» **Work to complete**:
Would you count the lines below that contain the string "Nation" and reply with that number only?

» **Data records**:
□ □ □

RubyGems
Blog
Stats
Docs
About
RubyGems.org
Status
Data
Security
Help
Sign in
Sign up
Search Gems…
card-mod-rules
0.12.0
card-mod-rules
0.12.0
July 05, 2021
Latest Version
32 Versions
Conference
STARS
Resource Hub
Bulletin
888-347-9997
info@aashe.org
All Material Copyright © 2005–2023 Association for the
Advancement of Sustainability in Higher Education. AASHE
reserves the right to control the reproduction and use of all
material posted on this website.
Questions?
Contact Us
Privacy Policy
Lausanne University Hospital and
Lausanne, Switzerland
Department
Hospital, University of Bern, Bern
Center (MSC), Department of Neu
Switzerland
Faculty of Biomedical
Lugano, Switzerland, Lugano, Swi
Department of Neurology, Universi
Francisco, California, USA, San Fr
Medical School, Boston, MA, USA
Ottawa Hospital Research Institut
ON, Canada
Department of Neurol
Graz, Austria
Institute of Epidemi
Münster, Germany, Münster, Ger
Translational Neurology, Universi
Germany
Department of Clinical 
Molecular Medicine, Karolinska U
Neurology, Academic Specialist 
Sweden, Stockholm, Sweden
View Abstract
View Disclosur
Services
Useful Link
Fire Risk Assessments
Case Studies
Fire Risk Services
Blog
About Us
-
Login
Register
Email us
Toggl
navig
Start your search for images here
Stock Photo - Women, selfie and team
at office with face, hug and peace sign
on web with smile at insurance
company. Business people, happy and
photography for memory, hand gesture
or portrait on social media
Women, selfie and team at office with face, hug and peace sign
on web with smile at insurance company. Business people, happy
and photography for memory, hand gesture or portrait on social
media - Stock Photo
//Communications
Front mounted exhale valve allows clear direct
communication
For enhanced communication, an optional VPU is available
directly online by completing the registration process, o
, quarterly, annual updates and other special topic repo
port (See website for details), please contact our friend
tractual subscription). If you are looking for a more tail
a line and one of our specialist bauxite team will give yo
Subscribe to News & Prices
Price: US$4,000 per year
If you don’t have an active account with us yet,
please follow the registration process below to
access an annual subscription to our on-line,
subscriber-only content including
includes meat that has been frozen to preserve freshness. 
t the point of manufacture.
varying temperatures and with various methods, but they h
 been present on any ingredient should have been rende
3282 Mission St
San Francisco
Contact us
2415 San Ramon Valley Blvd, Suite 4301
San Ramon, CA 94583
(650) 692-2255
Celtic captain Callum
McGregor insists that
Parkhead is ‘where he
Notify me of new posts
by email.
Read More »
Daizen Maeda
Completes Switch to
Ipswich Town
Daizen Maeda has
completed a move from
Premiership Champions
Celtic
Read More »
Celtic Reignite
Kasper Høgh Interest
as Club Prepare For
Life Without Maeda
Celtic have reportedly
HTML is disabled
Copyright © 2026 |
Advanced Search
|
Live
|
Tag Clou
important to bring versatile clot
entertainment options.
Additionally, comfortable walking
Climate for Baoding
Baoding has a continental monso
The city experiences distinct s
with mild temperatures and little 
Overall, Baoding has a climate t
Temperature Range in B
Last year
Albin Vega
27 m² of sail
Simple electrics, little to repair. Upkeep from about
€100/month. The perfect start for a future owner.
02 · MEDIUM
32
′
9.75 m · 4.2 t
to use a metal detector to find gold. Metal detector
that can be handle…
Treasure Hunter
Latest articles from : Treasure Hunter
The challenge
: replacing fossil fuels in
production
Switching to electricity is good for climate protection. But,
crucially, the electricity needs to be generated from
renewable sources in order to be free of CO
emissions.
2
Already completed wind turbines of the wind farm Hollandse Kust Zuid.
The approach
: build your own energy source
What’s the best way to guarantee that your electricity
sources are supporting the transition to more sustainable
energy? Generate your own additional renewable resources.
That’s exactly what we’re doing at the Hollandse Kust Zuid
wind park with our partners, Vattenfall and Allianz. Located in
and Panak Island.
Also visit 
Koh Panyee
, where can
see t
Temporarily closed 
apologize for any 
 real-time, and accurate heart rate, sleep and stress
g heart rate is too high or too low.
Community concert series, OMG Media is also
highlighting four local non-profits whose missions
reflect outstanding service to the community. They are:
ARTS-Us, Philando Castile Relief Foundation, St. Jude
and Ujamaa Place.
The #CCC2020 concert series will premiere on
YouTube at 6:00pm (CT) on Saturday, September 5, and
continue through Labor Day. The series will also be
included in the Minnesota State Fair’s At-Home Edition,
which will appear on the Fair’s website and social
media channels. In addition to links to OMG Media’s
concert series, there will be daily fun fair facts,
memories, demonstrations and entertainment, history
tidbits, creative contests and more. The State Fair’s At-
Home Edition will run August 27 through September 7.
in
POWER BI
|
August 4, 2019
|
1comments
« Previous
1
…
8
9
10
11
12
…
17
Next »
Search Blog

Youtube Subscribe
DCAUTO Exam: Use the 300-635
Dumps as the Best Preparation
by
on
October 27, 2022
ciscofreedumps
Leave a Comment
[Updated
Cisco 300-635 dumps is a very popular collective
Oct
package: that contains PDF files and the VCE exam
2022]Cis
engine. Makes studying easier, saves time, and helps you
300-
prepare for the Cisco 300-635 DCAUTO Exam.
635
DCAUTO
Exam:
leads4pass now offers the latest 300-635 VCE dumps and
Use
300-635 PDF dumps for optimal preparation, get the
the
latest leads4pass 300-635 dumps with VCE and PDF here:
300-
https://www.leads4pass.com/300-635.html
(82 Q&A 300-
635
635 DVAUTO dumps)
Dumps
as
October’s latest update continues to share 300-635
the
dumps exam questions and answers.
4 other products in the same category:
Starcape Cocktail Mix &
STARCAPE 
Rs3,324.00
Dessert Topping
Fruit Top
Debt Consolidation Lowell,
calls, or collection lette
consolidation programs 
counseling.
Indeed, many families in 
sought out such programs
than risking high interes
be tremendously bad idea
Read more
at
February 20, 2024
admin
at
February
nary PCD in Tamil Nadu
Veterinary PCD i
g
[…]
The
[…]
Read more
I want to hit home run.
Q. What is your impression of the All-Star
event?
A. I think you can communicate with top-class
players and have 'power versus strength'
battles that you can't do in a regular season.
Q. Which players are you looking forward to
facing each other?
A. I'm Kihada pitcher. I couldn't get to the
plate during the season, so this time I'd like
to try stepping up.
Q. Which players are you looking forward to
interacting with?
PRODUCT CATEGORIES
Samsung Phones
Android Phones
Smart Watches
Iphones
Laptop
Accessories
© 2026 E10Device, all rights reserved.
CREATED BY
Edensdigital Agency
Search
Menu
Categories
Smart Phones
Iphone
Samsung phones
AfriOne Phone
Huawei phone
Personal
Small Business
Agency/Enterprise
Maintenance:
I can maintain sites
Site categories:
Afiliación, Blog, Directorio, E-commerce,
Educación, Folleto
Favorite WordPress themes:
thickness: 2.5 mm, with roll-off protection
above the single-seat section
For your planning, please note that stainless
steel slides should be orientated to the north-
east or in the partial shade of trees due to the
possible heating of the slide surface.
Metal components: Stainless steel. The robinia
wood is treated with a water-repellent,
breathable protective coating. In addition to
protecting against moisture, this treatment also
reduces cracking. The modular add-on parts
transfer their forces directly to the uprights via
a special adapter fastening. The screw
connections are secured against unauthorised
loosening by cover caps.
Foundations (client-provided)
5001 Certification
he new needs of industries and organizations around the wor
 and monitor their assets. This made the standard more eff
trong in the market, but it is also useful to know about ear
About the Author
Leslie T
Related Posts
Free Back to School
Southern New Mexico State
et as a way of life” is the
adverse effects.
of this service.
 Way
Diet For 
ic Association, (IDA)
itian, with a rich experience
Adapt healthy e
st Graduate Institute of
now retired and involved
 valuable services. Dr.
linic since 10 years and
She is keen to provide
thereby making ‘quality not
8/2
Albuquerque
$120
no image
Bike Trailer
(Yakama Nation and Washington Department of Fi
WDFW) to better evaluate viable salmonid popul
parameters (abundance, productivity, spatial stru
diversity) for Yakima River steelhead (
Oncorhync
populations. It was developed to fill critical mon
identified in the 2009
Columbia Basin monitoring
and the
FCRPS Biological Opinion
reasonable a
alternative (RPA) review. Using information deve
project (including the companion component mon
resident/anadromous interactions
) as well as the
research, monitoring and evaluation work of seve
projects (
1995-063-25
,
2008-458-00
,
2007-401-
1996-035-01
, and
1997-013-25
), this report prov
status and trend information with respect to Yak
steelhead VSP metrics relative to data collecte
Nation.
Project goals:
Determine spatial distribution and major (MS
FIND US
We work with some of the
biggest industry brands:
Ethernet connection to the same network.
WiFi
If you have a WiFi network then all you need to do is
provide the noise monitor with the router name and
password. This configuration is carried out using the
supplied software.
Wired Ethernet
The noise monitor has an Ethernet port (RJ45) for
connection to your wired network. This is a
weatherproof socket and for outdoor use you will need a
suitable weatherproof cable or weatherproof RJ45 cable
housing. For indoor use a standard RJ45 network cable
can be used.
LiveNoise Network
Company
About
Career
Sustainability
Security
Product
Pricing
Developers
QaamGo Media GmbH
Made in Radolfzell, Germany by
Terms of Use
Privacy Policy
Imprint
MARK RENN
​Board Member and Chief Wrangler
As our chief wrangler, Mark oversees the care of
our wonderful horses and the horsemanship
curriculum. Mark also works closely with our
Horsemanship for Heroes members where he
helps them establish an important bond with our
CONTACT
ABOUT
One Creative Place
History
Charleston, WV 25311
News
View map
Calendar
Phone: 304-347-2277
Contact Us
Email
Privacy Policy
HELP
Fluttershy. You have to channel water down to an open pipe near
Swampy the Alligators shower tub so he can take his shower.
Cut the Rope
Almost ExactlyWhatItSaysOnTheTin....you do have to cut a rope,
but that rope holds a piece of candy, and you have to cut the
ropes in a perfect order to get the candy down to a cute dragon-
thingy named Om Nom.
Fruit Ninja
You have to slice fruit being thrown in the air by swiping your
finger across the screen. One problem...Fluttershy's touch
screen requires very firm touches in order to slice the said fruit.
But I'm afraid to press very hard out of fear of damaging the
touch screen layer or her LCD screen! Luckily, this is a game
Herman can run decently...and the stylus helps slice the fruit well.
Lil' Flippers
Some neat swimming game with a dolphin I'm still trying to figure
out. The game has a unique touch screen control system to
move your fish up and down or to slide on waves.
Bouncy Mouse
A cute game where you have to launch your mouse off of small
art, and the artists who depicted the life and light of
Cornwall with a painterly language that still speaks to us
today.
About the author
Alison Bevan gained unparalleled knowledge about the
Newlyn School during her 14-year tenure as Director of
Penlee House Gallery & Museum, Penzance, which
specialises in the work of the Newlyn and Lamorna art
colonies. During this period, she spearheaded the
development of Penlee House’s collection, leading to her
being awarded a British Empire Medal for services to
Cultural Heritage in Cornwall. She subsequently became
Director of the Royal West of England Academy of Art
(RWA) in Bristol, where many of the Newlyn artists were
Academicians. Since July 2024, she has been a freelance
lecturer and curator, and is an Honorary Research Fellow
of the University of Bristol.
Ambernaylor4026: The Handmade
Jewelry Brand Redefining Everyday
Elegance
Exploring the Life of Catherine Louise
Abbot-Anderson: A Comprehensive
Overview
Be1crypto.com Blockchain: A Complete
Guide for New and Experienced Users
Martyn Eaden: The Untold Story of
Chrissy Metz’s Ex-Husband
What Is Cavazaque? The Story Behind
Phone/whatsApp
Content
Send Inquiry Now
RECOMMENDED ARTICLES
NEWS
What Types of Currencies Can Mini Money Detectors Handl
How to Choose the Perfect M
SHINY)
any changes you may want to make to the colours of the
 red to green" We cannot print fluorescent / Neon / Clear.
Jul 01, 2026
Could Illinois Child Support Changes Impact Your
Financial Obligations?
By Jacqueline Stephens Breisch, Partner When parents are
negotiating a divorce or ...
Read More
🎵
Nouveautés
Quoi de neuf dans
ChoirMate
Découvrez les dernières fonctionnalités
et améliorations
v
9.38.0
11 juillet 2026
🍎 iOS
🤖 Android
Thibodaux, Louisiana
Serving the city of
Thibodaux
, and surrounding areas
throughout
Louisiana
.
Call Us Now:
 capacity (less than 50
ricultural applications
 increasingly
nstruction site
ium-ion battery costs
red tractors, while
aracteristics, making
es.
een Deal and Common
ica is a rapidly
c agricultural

□ □ □

» **Written answer**:
2